- [DATA EXTRACTS]:
---------------

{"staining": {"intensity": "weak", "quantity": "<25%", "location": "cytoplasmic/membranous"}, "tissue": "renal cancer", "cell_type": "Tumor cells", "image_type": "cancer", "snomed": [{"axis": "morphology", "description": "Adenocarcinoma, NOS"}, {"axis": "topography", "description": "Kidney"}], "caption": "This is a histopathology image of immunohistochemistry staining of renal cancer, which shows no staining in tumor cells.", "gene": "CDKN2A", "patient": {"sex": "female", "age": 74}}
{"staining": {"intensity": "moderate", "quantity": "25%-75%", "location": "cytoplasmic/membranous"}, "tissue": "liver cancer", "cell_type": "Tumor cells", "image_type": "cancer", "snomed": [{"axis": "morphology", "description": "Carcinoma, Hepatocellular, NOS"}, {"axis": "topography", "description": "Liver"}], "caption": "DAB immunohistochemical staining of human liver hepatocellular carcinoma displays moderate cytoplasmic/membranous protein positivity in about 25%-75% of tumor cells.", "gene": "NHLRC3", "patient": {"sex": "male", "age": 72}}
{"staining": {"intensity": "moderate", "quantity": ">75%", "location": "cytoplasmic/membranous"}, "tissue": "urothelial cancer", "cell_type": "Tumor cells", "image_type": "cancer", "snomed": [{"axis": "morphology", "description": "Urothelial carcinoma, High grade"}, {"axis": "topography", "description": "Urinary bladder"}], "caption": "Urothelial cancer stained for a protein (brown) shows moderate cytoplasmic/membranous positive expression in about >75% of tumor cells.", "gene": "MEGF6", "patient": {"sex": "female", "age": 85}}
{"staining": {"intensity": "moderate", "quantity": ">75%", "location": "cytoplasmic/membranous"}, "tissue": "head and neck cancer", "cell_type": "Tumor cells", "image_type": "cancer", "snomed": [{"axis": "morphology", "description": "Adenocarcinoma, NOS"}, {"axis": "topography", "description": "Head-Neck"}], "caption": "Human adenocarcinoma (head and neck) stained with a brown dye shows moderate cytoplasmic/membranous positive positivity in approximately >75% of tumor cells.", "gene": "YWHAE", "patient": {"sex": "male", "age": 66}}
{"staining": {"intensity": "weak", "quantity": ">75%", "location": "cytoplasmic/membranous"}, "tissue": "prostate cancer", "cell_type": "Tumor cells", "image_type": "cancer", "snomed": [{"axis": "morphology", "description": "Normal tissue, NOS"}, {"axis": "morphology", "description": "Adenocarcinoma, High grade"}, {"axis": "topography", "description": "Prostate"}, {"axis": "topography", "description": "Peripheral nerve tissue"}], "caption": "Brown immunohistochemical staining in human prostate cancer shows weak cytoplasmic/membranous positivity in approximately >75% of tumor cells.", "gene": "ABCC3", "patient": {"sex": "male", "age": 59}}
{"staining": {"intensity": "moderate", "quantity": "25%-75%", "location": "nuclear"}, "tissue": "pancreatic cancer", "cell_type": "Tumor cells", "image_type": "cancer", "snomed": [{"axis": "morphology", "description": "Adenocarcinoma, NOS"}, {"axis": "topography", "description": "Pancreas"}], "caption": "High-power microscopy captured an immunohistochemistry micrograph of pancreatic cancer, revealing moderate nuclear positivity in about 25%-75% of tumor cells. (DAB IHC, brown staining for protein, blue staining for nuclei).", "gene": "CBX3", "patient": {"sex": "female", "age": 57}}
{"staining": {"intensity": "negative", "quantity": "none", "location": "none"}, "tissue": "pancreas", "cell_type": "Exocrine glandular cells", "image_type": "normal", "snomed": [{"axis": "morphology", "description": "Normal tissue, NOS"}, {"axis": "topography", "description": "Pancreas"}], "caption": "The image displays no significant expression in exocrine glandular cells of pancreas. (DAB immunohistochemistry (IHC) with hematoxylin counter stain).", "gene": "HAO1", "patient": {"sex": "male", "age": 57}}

---------------

- [EXERCISE DESCRIPTION]:
Write down every record shown above precisely.

- [OUTPUT FOR THIS TASK]:
{"staining": {"intensity": "weak", "quantity": "<25%", "location": "cytoplasmic/membranous"}, "tissue": "renal cancer", "cell_type": "Tumor cells", "image_type": "cancer", "snomed": [{"axis": "morphology", "description": "Adenocarcinoma, NOS"}, {"axis": "topography", "description": "Kidney"}], "caption": "This is a histopathology image of immunohistochemistry staining of renal cancer, which shows no staining in tumor cells.", "gene": "CDKN2A", "patient": {"sex": "female", "age": 74}}
{"staining": {"intensity": "moderate", "quantity": "25%-75%", "location": "cytoplasmic/membranous"}, "tissue": "liver cancer", "cell_type": "Tumor cells", "image_type": "cancer", "snomed": [{"axis": "morphology", "description": "Carcinoma, Hepatocellular, NOS"}, {"axis": "topography", "description": "Liver"}], "caption": "DAB immunohistochemical staining of human liver hepatocellular carcinoma displays moderate cytoplasmic/membranous protein positivity in about 25%-75% of tumor cells.", "gene": "NHLRC3", "patient": {"sex": "male", "age": 72}}
{"staining": {"intensity": "moderate", "quantity": ">75%", "location": "cytoplasmic/membranous"}, "tissue": "urothelial cancer", "cell_type": "Tumor cells", "image_type": "cancer", "snomed": [{"axis": "morphology", "description": "Urothelial carcinoma, High grade"}, {"axis": "topography", "description": "Urinary bladder"}], "caption": "Urothelial cancer stained for a protein (brown) shows moderate cytoplasmic/membranous positive expression in about >75% of tumor cells.", "gene": "MEGF6", "patient": {"sex": "female", "age": 85}}
{"staining": {"intensity": "moderate", "quantity": ">75%", "location": "cytoplasmic/membranous"}, "tissue": "head and neck cancer", "cell_type": "Tumor cells", "image_type": "cancer", "snomed": [{"axis": "morphology", "description": "Adenocarcinoma, NOS"}, {"axis": "topography", "description": "Head-Neck"}], "caption": "Human adenocarcinoma (head and neck) stained with a brown dye shows moderate cytoplasmic/membranous positive positivity in approximately >75% of tumor cells.", "gene": "YWHAE", "patient": {"sex": "male", "age": 66}}
{"staining": {"intensity": "weak", "quantity": ">75%", "location": "cytoplasmic/membranous"}, "tissue": "prostate cancer", "cell_type": "Tumor cells", "image_type": "cancer", "snomed": [{"axis": "morphology", "description": "Normal tissue, NOS"}, {"axis": "morphology", "description": "Adenocarcinoma, High grade"}, {"axis": "topography", "description": "Prostate"}, {"axis": "topography", "description": "Peripheral nerve tissue"}], "caption": "Brown immunohistochemical staining in human prostate cancer shows weak cytoplasmic/membranous positivity in approximately >75% of tumor cells.", "gene": "ABCC3", "patient": {"sex": "male", "age": 59}}
{"staining": {"intensity": "moderate", "quantity": "25%-75%", "location": "nuclear"}, "tissue": "pancreatic cancer", "cell_type": "Tumor cells", "image_type": "cancer", "snomed": [{"axis": "morphology", "description": "Adenocarcinoma, NOS"}, {"axis": "topography", "description": "Pancreas"}], "caption": "High-power microscopy captured an immunohistochemistry micrograph of pancreatic cancer, revealing moderate nuclear positivity in about 25%-75% of tumor cells. (DAB IHC, brown staining for protein, blue staining for nuclei).", "gene": "CBX3", "patient": {"sex": "female", "age": 57}}
{"staining": {"intensity": "negative", "quantity": "none", "location": "none"}, "tissue": "pancreas", "cell_type": "Exocrine glandular cells", "image_type": "normal", "snomed": [{"axis": "morphology", "description": "Normal tissue, NOS"}, {"axis": "topography", "description": "Pancreas"}], "caption": "The image displays no significant expression in exocrine glandular cells of pancreas. (DAB immunohistochemistry (IHC) with hematoxylin counter stain).", "gene": "HAO1", "patient": {"sex": "male", "age": 57}}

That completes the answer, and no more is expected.